Required action: Turn the lines of these rows into a numbered list, leaving out blank lines and the pictures.

BEGIN Data provided

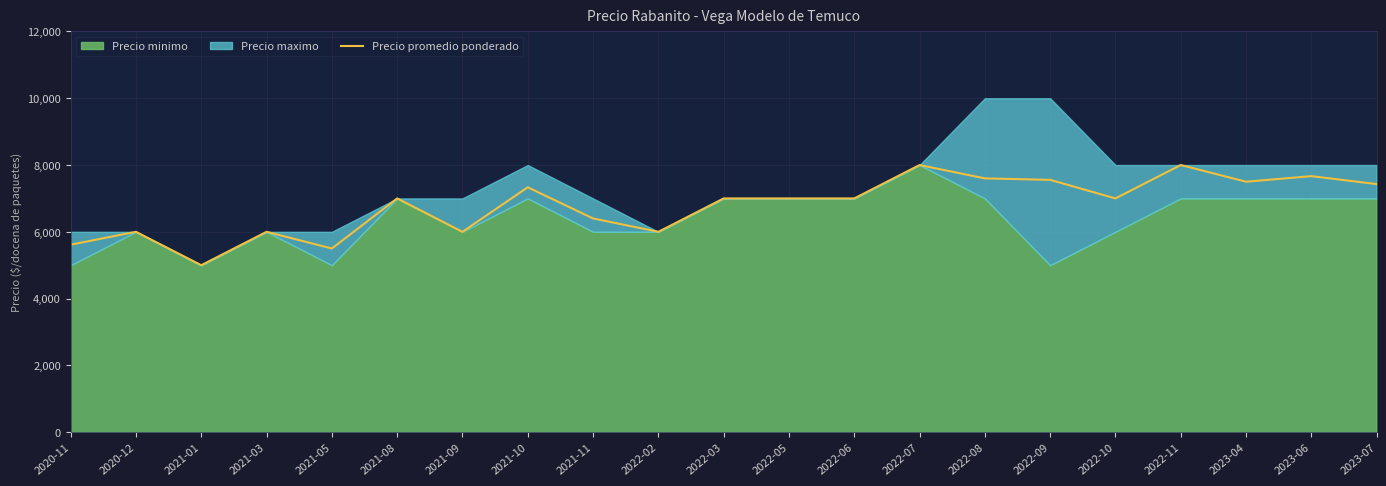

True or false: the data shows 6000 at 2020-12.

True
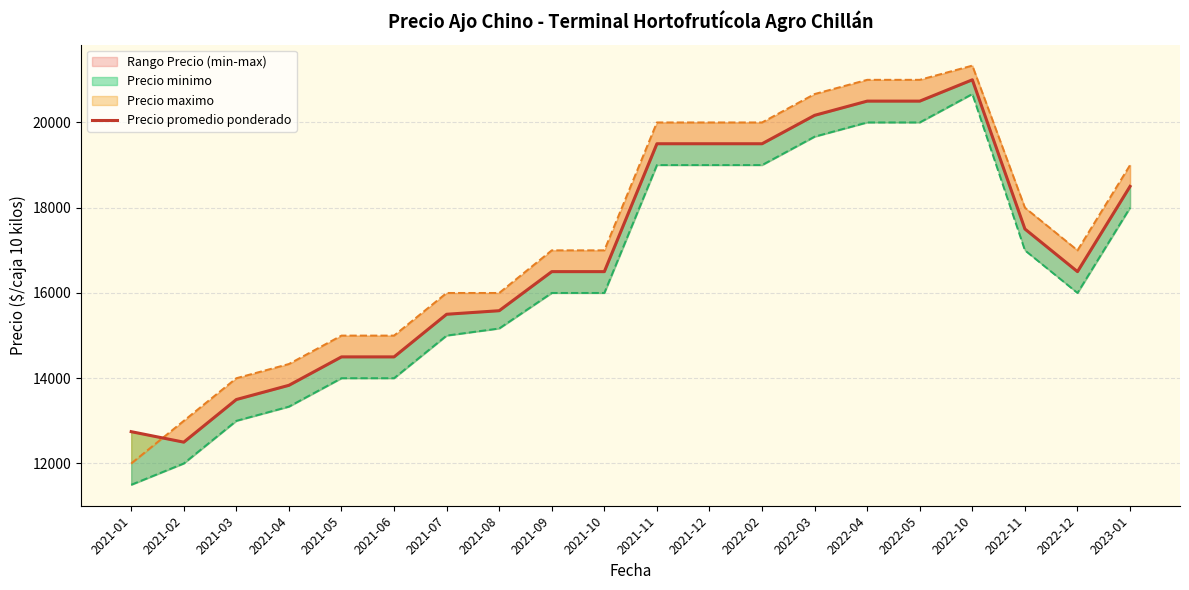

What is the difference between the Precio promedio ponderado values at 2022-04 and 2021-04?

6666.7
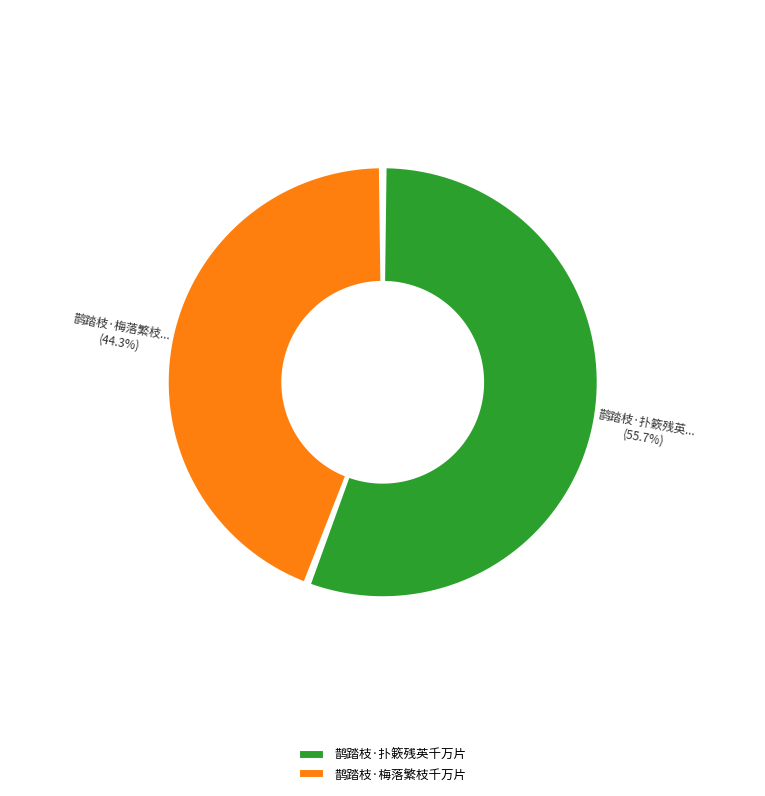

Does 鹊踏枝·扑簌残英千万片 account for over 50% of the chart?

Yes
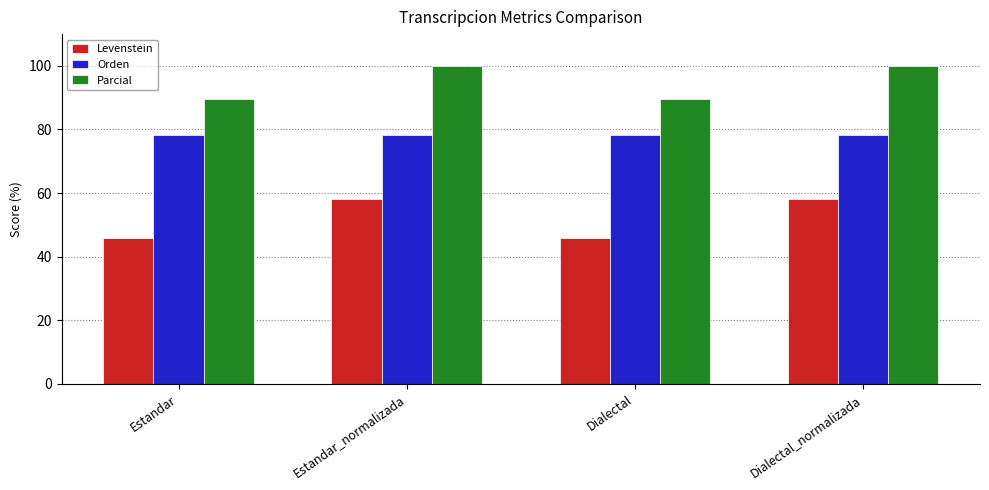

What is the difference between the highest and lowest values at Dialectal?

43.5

END Data provided

Solution for this exercise:
1. True or false: the data shows 6000 at 2020-12.
2. True
3. What is the difference between the Precio promedio ponderado values at 2022-04 and 2021-04?
4. 6666.7
5. Does 鹊踏枝·扑簌残英千万片 account for over 50% of the chart?
6. Yes
7. What is the difference between the highest and lowest values at Dialectal?
8. 43.5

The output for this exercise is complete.